* **Exercise directions**
What lines in the records below contain the string "right"? Copy every one.

* **Exercise data**
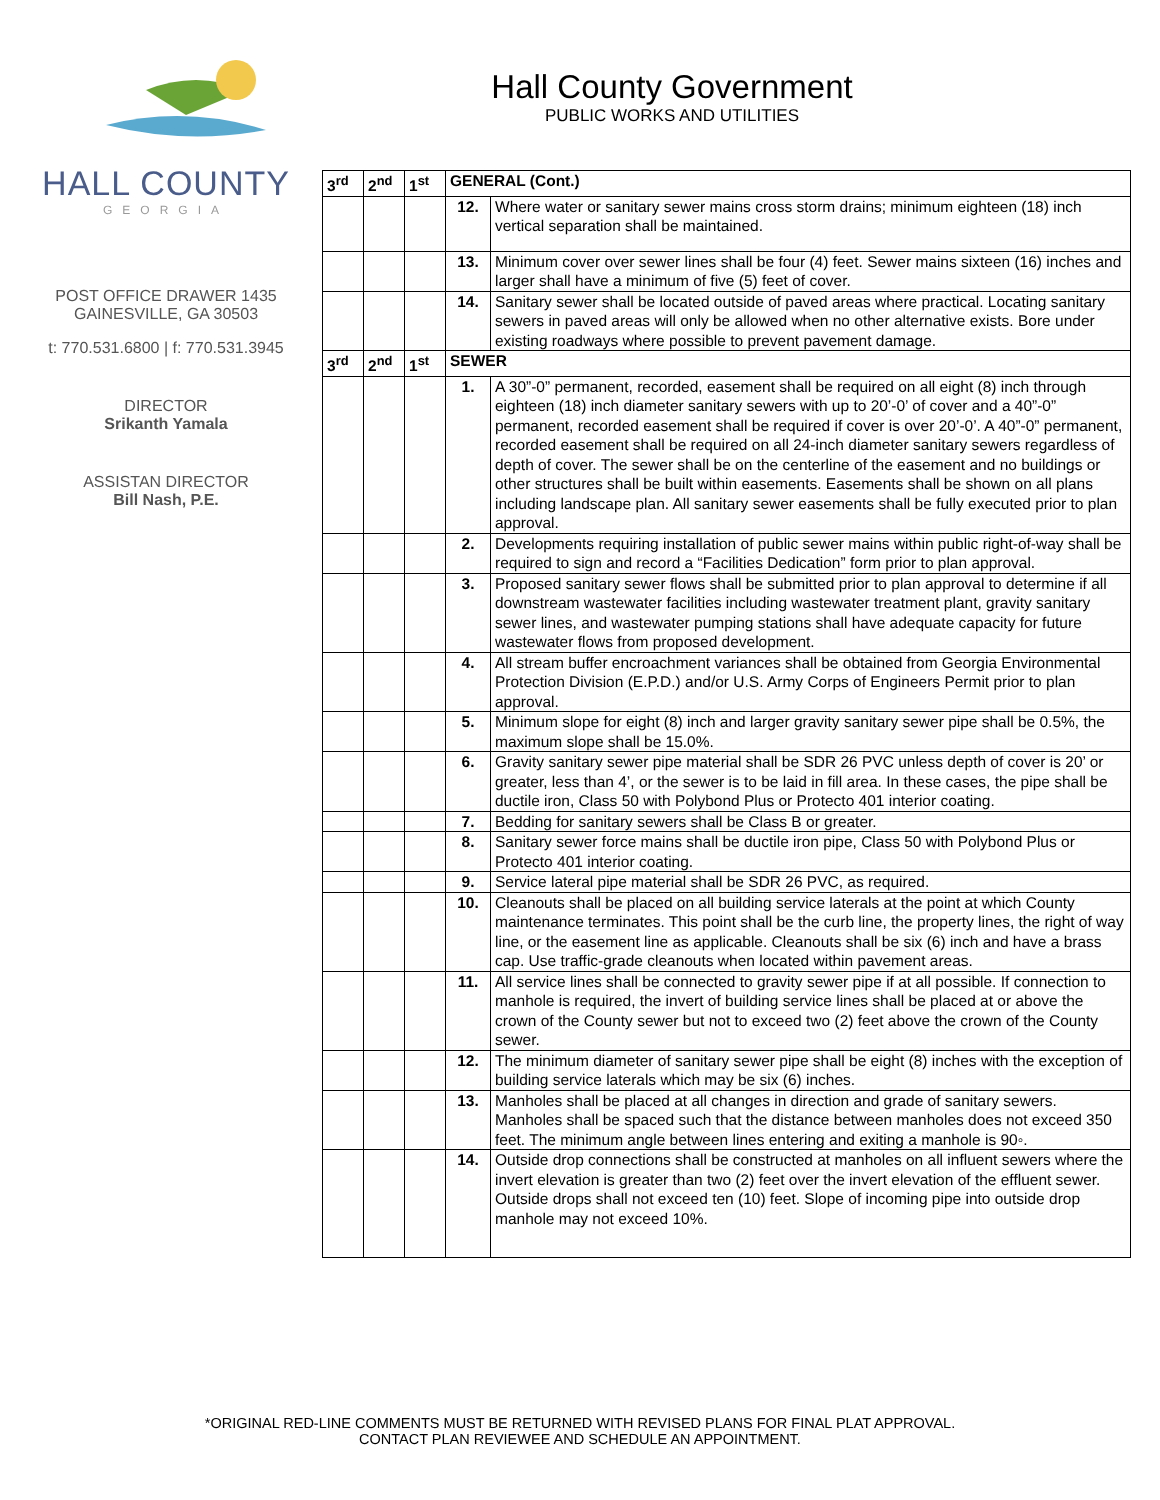HALL COUNTY
GEORGIA
POST OFFICE DRAWER 1435
GAINESVILLE, GA 30503
t: 770.531.6800 | f: 770.531.3945
DIRECTOR
Srikanth Yamala
ASSISTAN DIRECTOR
Bill Nash, P.E.
Hall County Government
PUBLIC WORKS AND UTILITIES
| 3<sup>rd</sup> | 2<sup>nd</sup> | 1<sup>st</sup> | GENERAL (Cont.) | |
| --- | --- | --- | --- | --- |
| | | | 12. | Where water or sanitary sewer mains cross storm drains; minimum eighteen (18) inch vertical separation shall be maintained. |
| | | | 13. | Minimum cover over sewer lines shall be four (4) feet. Sewer mains sixteen (16) inches and larger shall have a minimum of five (5) feet of cover. |
| | | | 14. | Sanitary sewer shall be located outside of paved areas where practical. Locating sanitary sewers in paved areas will only be allowed when no other alternative exists. Bore under existing roadways where possible to prevent pavement damage. |
| 3<sup>rd</sup> | 2<sup>nd</sup> | 1<sup>st</sup> | SEWER | |
| | | | 1. | A 30”-0” permanent, recorded, easement shall be required on all eight (8) inch through eighteen (18) inch diameter sanitary sewers with up to 20’-0’ of cover and a 40”-0” permanent, recorded easement shall be required if cover is over 20’-0’. A 40”-0” permanent, recorded easement shall be required on all 24-inch diameter sanitary sewers regardless of depth of cover. The sewer shall be on the centerline of the easement and no buildings or other structures shall be built within easements. Easements shall be shown on all plans including landscape plan. All sanitary sewer easements shall be fully executed prior to plan approval. |
| | | | 2. | Developments requiring installation of public sewer mains within public right-of-way shall be required to sign and record a “Facilities Dedication” form prior to plan approval. |
| | | | 3. | Proposed sanitary sewer flows shall be submitted prior to plan approval to determine if all downstream wastewater facilities including wastewater treatment plant, gravity sanitary sewer lines, and wastewater pumping stations shall have adequate capacity for future wastewater flows from proposed development. |
| | | | 4. | All stream buffer encroachment variances shall be obtained from Georgia Environmental Protection Division (E.P.D.) and/or U.S. Army Corps of Engineers Permit prior to plan approval. |
| | | | 5. | Minimum slope for eight (8) inch and larger gravity sanitary sewer pipe shall be 0.5%, the maximum slope shall be 15.0%. |
| | | | 6. | Gravity sanitary sewer pipe material shall be SDR 26 PVC unless depth of cover is 20’ or greater, less than 4’, or the sewer is to be laid in fill area. In these cases, the pipe shall be ductile iron, Class 50 with Polybond Plus or Protecto 401 interior coating. |
| | | | 7. | Bedding for sanitary sewers shall be Class B or greater. |
| | | | 8. | Sanitary sewer force mains shall be ductile iron pipe, Class 50 with Polybond Plus or Protecto 401 interior coating. |
| | | | 9. | Service lateral pipe material shall be SDR 26 PVC, as required. |
| | | | 10. | Cleanouts shall be placed on all building service laterals at the point at which County maintenance terminates. This point shall be the curb line, the property lines, the right of way line, or the easement line as applicable. Cleanouts shall be six (6) inch and have a brass cap. Use traffic-grade cleanouts when located within pavement areas. |
| | | | 11. | All service lines shall be connected to gravity sewer pipe if at all possible. If connection to manhole is required, the invert of building service lines shall be placed at or above the crown of the County sewer but not to exceed two (2) feet above the crown of the County sewer. |
| | | | 12. | The minimum diameter of sanitary sewer pipe shall be eight (8) inches with the exception of building service laterals which may be six (6) inches. |
| | | | 13. | Manholes shall be placed at all changes in direction and grade of sanitary sewers. Manholes shall be spaced such that the distance between manholes does not exceed 350 feet. The minimum angle between lines entering and exiting a manhole is 90◦. |
| | | | 14. | Outside drop connections shall be constructed at manholes on all influent sewers where the invert elevation is greater than two (2) feet over the invert elevation of the effluent sewer. Outside drops shall not exceed ten (10) feet. Slope of incoming pipe into outside drop manhole may not exceed 10%. |
*ORIGINAL RED-LINE COMMENTS MUST BE RETURNED WITH REVISED PLANS FOR FINAL PLAT APPROVAL.
CONTACT PLAN REVIEWEE AND SCHEDULE AN APPOINTMENT.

* **Reply**
| | | | 2. | Developments requiring installation of public sewer mains within public right-of-way shall be required to sign and record a “Facilities Dedication” form prior to plan approval. |
| | | | 10. | Cleanouts shall be placed on all building service laterals at the point at which County maintenance terminates. This point shall be the curb line, the property lines, the right of way line, or the easement line as applicable. Cleanouts shall be six (6) inch and have a brass cap. Use traffic-grade cleanouts when located within pavement areas. |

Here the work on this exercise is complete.